Homologous recombination repair gene-based risk model predicts prognosis and immune microenvironment for primary lung cancer after previous malignancies.

Abstract

Homologous recombination repair (HRR) plays an important role in cancer development, drug resistance, and immune escape, but the role of HRR genes in primary lung cancer (PLC) after previous malignancies is unclear. We used HRR-related score constrcted by HRR genes to classify patients into two groups and compared clinical progression, differential genes, and their functions between them. Then, we constructed a prognostic risk model based on HRR-related score and screened key differentially expressed genes. We evaluated the potential roles, mutational information, and immune correlations of key genes.

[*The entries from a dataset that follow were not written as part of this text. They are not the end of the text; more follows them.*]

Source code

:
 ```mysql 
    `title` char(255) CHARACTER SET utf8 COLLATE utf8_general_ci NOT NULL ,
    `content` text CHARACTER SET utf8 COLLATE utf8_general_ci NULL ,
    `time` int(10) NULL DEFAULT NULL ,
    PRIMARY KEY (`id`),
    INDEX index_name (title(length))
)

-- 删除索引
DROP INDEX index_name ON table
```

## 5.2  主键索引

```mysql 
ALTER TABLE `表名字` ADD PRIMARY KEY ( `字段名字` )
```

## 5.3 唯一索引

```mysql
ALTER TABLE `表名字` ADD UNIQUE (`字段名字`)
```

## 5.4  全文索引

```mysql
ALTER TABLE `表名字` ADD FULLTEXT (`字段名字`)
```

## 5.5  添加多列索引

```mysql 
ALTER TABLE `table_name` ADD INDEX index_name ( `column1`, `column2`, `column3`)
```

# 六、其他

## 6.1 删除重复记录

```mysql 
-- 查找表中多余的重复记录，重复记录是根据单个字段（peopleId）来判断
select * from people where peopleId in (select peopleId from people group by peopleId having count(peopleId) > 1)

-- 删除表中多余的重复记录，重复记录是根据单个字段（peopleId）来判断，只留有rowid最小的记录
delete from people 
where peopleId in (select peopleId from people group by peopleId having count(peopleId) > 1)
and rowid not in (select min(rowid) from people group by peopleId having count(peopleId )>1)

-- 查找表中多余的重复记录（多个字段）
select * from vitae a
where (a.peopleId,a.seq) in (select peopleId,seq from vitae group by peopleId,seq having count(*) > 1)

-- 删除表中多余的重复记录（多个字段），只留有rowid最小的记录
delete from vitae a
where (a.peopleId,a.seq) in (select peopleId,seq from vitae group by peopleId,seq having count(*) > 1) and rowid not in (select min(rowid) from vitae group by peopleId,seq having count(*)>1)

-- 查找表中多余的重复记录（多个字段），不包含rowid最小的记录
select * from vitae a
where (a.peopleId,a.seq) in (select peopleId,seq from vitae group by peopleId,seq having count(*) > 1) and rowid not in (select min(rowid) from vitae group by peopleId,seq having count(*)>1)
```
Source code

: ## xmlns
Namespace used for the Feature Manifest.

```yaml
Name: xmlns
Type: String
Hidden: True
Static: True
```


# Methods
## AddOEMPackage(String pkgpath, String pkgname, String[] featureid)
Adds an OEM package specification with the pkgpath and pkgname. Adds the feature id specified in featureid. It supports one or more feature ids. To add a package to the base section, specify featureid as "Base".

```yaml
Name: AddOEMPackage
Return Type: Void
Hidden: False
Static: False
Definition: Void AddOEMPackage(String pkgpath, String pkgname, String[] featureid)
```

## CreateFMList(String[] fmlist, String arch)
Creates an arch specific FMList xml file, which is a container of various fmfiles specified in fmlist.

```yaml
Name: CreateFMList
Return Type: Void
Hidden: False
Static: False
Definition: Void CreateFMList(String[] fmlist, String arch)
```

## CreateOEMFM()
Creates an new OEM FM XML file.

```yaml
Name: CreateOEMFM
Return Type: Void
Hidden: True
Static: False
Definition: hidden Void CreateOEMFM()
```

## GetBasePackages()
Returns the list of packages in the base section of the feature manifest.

Finally, we compared the long-term prognosis and immune correlations of different prognostic risk subgroups. We found that HRR-related score was associated with T-stage, immunotherapy sensitivity, and prognosis of PLC after previous malignancies. Differential genes between HRR-related low-score and high-score groups are mainly involved in DNA replication and repair processes, such as the cell cycle. We identified three key genes, ABO, SERPINE2, and MYC, by machine learning, and MYC had the highest amplification mutation frequency. We verified that the key gene-based prognostic model can better assess the prognosis of patients. The risk score of the prognostic model was associated with immune microenvironment and efficacy of immunotherapy. Overall, we identified three key genes ABO, SERPINE2, and MYC associated with HRR status in PLC after previous malignancies. The risk model based on key genes is associated with immune microenvironment and can well predict the prognosis for PLC after previous malignancies.